Minister Roza Otunbayeva noted that almost all of the delegations had acknowledged

Kyrgyzstan’s efforts to abide by international laws in solving the Andijan refugee

crisis. Also, “At the meeting with European Commissioner for Foreign Affairs Benita

Ferrero-Waldner we discussed issues of bilateral cooperation, gas supply, and

provision of heating this year” (Akipress, September 19).

There are three Kyrgyz citizens among the 15 individuals arrested for the Andijan

uprising. Their trial begins today, September 20, in Tashkent. Tolekan Ismailova,

leader of the Kyrgyz human rights NGO Civil Society against Corruption, has

condemned the detention of the Kyrgyz citizens. Along with other activists,

Ismailova has also reported increased activity by the Uzbek Special Services in

southern Kyrgyzstan, and she thinks the Kyrgyz government should prevent Uzbekistan

from operating on its territory (Fergana..ru, September 19).

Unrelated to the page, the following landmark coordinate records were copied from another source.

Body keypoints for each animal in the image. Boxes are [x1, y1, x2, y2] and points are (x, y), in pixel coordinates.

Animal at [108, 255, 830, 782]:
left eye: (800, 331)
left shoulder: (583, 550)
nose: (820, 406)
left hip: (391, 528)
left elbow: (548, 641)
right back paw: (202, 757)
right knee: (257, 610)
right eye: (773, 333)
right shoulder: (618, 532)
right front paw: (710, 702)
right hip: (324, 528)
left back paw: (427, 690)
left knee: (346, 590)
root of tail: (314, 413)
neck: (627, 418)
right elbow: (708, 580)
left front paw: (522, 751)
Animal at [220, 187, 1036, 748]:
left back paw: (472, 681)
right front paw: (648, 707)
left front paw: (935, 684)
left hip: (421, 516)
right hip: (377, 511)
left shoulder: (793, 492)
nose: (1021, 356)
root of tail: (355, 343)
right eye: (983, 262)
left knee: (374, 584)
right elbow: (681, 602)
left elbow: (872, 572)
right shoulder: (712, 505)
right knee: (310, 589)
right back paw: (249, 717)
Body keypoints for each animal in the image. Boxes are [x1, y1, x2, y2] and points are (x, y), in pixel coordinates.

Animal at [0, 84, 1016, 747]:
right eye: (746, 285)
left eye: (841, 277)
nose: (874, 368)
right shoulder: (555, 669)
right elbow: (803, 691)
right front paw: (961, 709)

Hundreds of Uzbek refugees who fled during the Andijan massacre still reside

throughout southern Kyrgyzstan. Many were not able or refused to officially register

at the refugee camps in Jalalabad. Most of the refugees live with their relatives

without legal registration by Kyrgyz immigration officials. They try to remain

inconspicuous, because the Uzbek government is persecuting family members of the 439

refugees deported in late July to Romania (Vecherny Bishkek, September 19; Radio

Azattyk, September 10). The Kyrgyz Ministry of Foreign Affairs is investigating the

issue of illegal immigrants to formulate a solution to confer some type of legal

status. But local residents are generally negative towards the Uzbek citizens in

their cities, comparing them to religious extremists.

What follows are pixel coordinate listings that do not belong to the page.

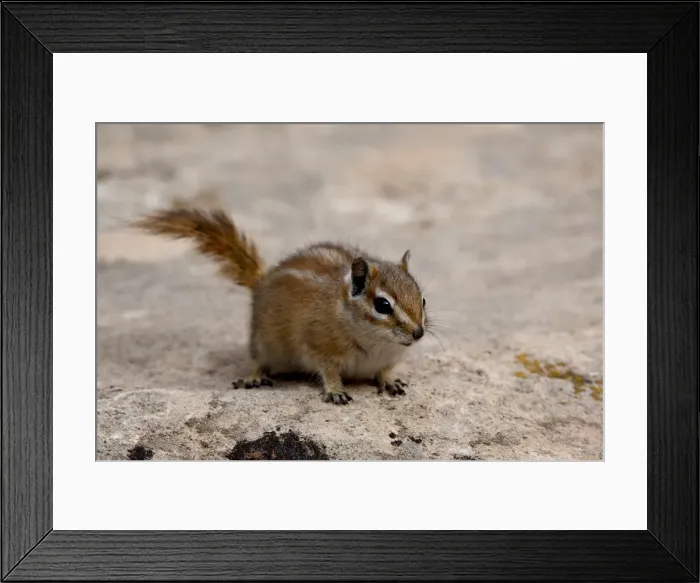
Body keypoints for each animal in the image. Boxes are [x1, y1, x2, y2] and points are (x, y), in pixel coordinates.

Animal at [132, 206, 428, 405]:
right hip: (264, 342)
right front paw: (335, 390)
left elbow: (384, 371)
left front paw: (390, 382)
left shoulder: (388, 359)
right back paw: (254, 376)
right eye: (382, 305)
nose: (419, 333)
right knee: (260, 361)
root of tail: (262, 281)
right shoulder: (317, 345)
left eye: (422, 299)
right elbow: (328, 370)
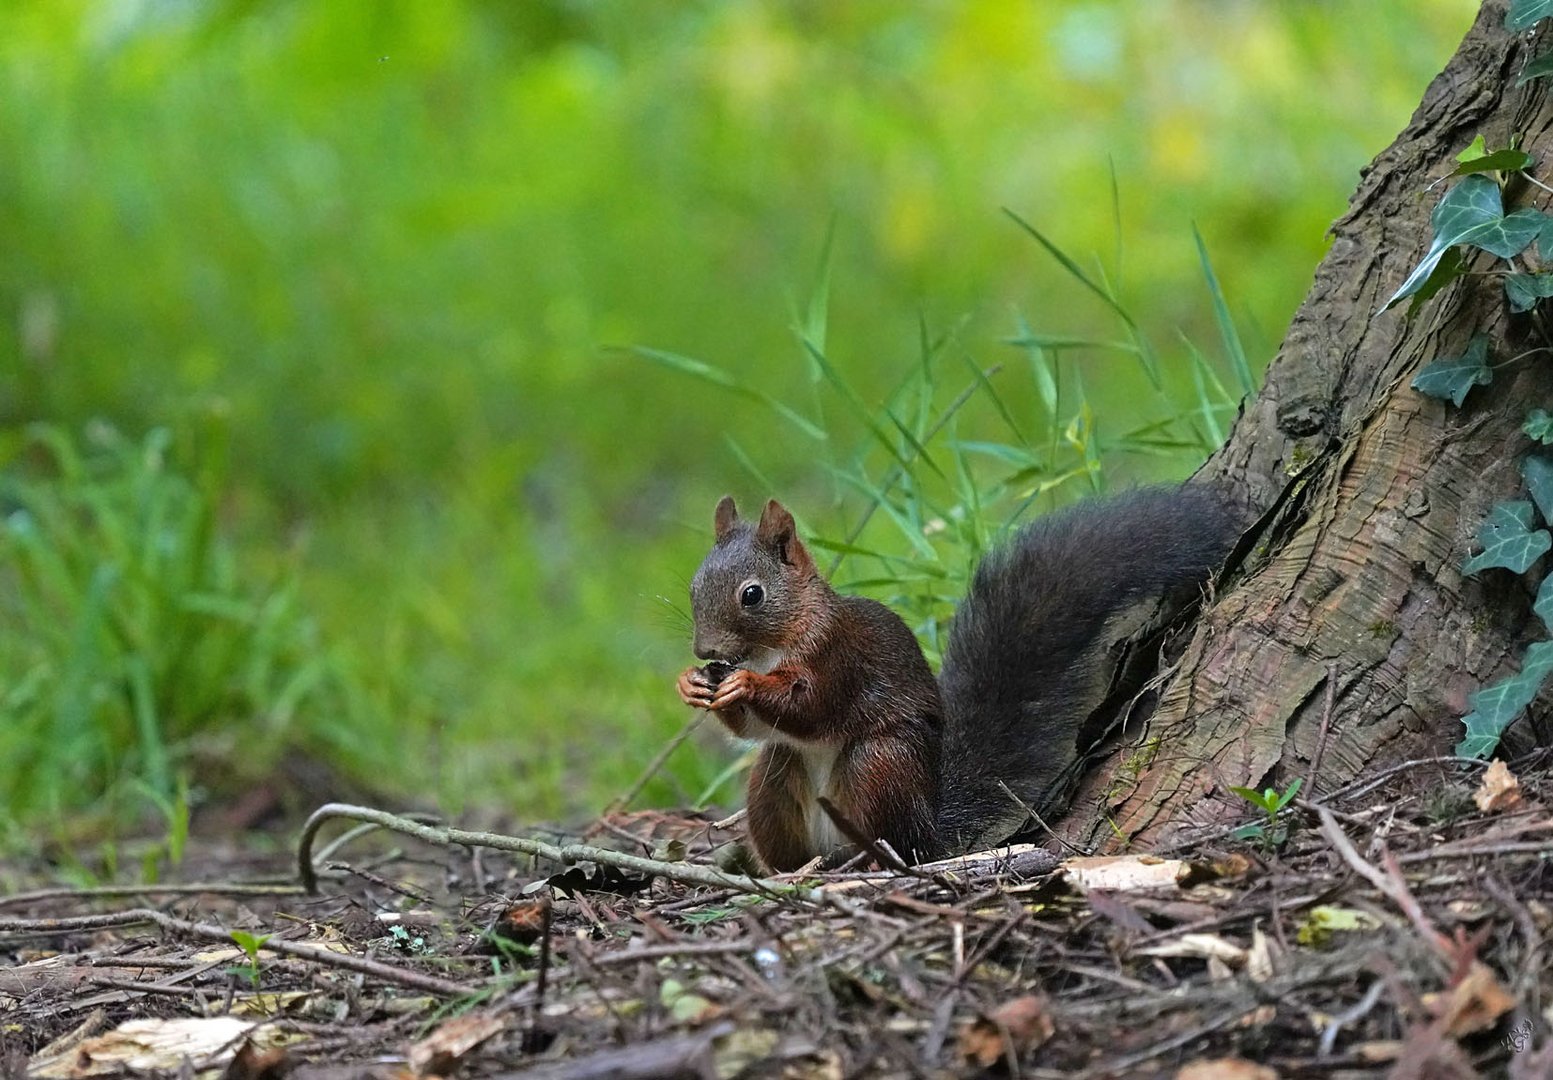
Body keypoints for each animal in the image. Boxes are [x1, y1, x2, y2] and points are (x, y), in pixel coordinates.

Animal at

The Kyrgyz newspaper Obshchestvenny reiting (September 15) has questioned

Kyrgyzstan’s ability to accommodate more Uzbek refugees from future crises. The

newspaper comments that Kyrgyzstan is doomed to be a victim of Tashkent’s inhumane

politics towards its own citizens: “The Andijan crisis brought us a murky

perspective – the [Uzbek] central government’s showdown with religious groups will

turn into Kyrgyzstan’s refugee headache. The international community will not be

able to endlessly accommodate Uzbeks around the world.”